Job search is nothing less than matchmaking, so you’ve got to ensure it’s a perfect balance of your professional and personal aspirations. Don’t blindly jump into applying for any or every job post just because you desperately need it or it has come from your dream company. Pay extra attention during your hiring process, interview or induction, as most hiring managers or recruiters nowadays give away red flags or signals about the company culture or expectations from your job role. So, there would be a lot of clues to pick up; use this information to carve your final decision.
Several users on the internet shared their personal experience through the job search, so here’s a pearl of collective wisdom on how to pick something that actually fits you.
1. Can you picture yourself in the job description?
“I currently have a good government job, but it’s not what I would love to be doing for the rest of my life. It’s scary to think about abandoning something that’s safe, to try something different that may not necessarily be as ‘safe,’ but is personally fulfilling.” – Anonymous user.
Next time, when you’re reading a job description, picture yourself working at this position and ask this question – Do I see myself working here for a long-term? Will this role really excite me every morning for the rest of my life? And why you would want to work there?
Look for the company’s values, culture, environment, perks, and benefits.
2. Do you like the company’s communication style?
One user shares, “Always look at how a company’s representative (recruiting or hiring manager) communicates through their job post. If it sounds like they’re plainly interested in getting their job done – run! But, if they sound more like they are convincing you to pick them – I’d say, let’s do it! These people know how to treat their employees and trust me, you’ll get more than just a paycheck, and you’ll be respected here.”
Clear communication throughout the recruitment process, is again, an important aspect. It reflects professionalism. Pay attention to how the company communicates. Do they go for automated emails or send out personal notes. Sending out personalized emails reflect that the company believes in building strong relationships and that’s what brings about their values; even if it’s for rejection.

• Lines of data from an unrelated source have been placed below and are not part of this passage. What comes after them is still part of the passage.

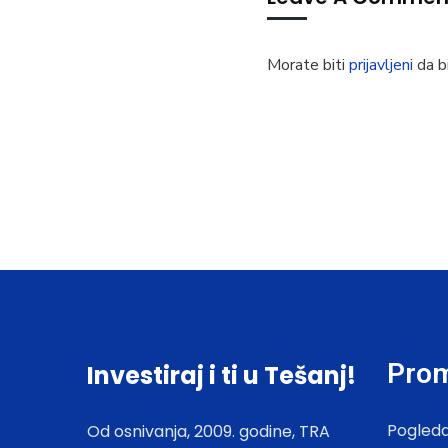
Morate biti
prijavljeni
da bi
Prom
Investiraj i ti u Tešanj!
Pogleda
Od osnivanja, 2009. godine, TRA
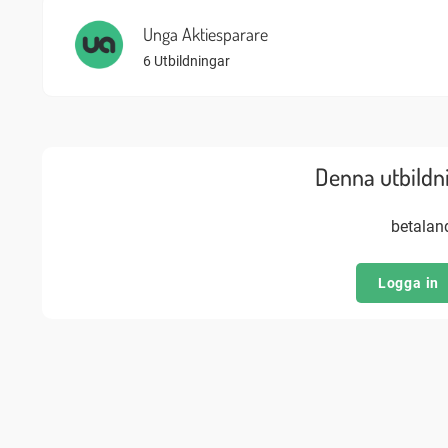
Unga Aktiesparare
6 Utbildningar
Denna utbildnin
betala
Logga in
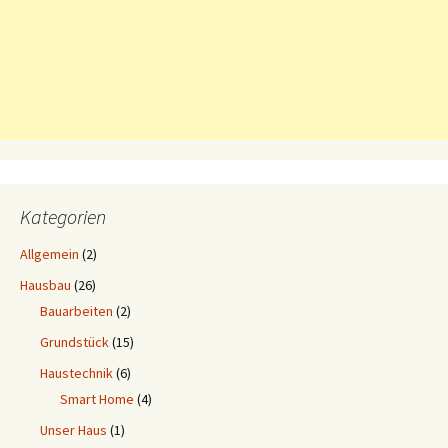
Kategorien
Allgemein
(2)
Hausbau
(26)
Bauarbeiten
(2)
Grundstück
(15)
Haustechnik
(6)
Smart Home
(4)
Unser Haus
(1)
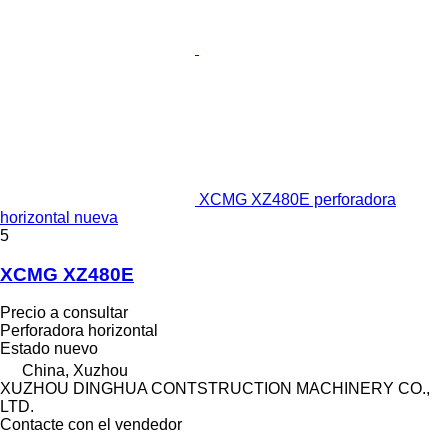
XCMG XZ480E perforadora
horizontal nueva
5
XCMG XZ480E
Precio a consultar
Perforadora horizontal
Estado
nuevo
China, Xuzhou
XUZHOU DINGHUA CONTSTRUCTION MACHINERY CO.,
LTD.
Contacte con el vendedor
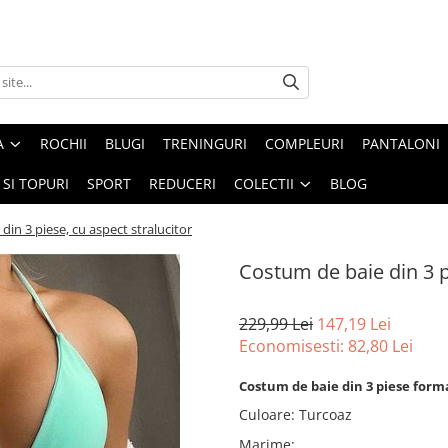
A
ROCHII
BLUGI
TRENINGURI
COMPLEURI
PANTALONI
 SI TOPURI
SPORT
REDUCERI
COLECTII
BLOG
din 3 piese, cu aspect stralucitor
Costum de baie din 3 p
229,99 Lei
147,19 Lei
Economisesti:
82,80
Lei
Costum de baie din 3 piese format
Culoare
:
Turcoaz
Marime
:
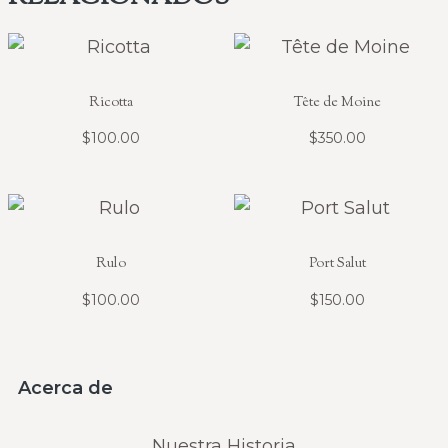
Ricotta
Tête de Moine
$
100.00
$
350.00
Rulo
Port Salut
$
100.00
$
150.00
Acerca de
Nuestra Historia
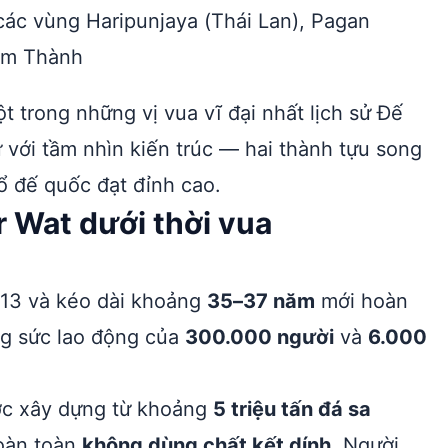
ác vùng Haripunjaya (Thái Lan), Pagan
êm Thành
t trong những vị vua vĩ đại nhất lịch sử Đế
với tầm nhìn kiến trúc — hai thành tựu song
ổ đế quốc đạt đỉnh cao.
 Wat dưới thời vua
13 và kéo dài khoảng
35–37 năm
mới hoàn
ng sức lao động của
300.000 người
và
6.000
ược xây dựng từ khoảng
5 triệu tấn đá sa
hoàn toàn
không dùng chất kết dính
. Người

3. Notice around the office – work culture
While you’re on an interview, keenly observe everything – the setting, your potential co-workers, etc. More than the formal introductions about the company in the interview, these first-hand observations will be far more useful, when you’re making the final decision. Sam D. from Pittsburgh shared a few pointers that helped him find the right job. He said:
How are employees interacting with each other? Are they welcoming and helpful? Their dress style and body language? How stressed, busy or casual their conversations sound?